About this exercise:
Reproduce the material below verbatim, starting with the line that contains "How tall is" and continuing through the line that contains "How many slices are in this pie chart?", both included. Omit the pictures from your answer.

Raw data:
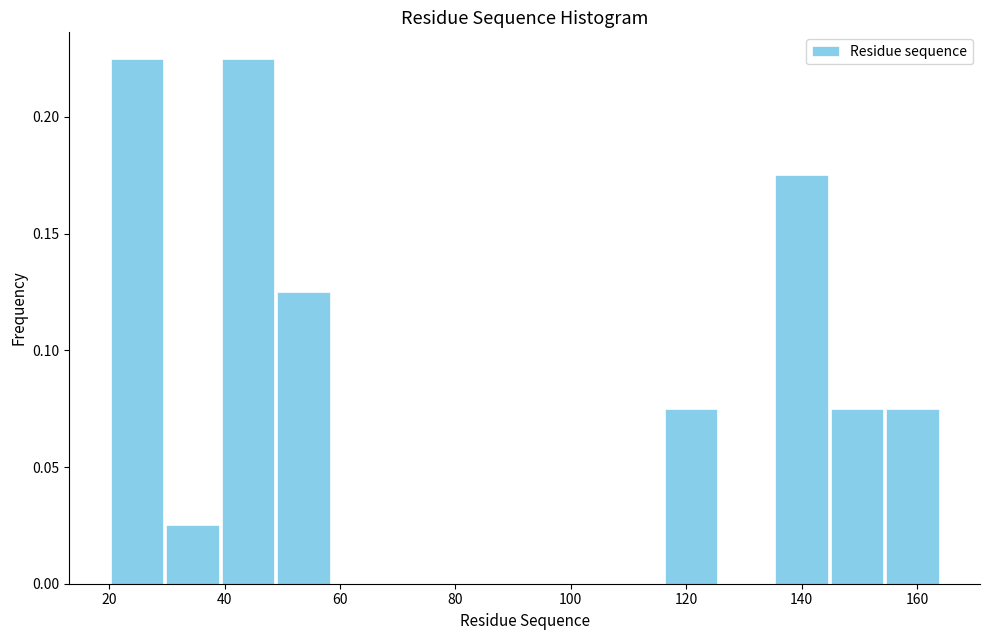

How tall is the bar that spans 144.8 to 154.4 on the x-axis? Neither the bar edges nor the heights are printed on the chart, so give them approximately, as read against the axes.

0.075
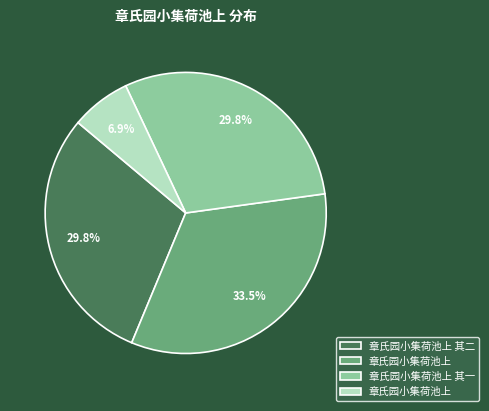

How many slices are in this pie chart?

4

---

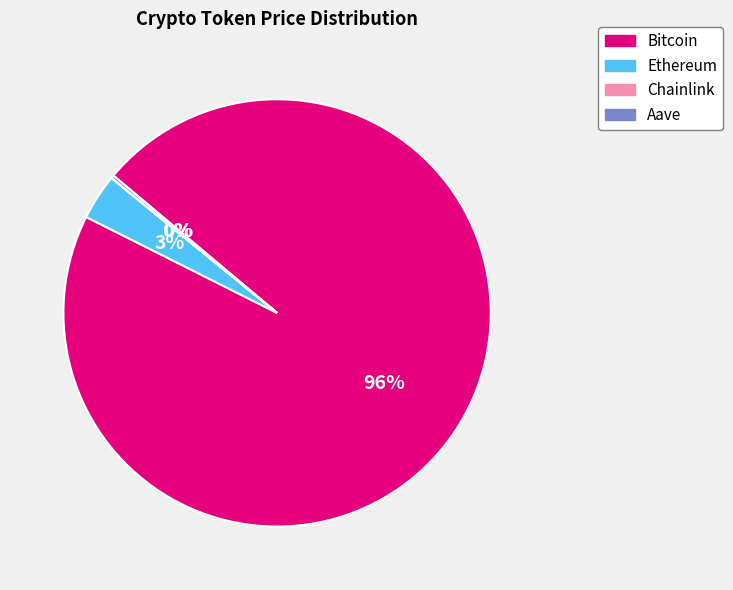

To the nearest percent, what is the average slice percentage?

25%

Solution to the problem:
How tall is the bar that spans 144.8 to 154.4 on the x-axis? Neither the bar edges nor the heights are printed on the chart, so give them approximately, as read against the axes.

0.075

How many slices are in this pie chart?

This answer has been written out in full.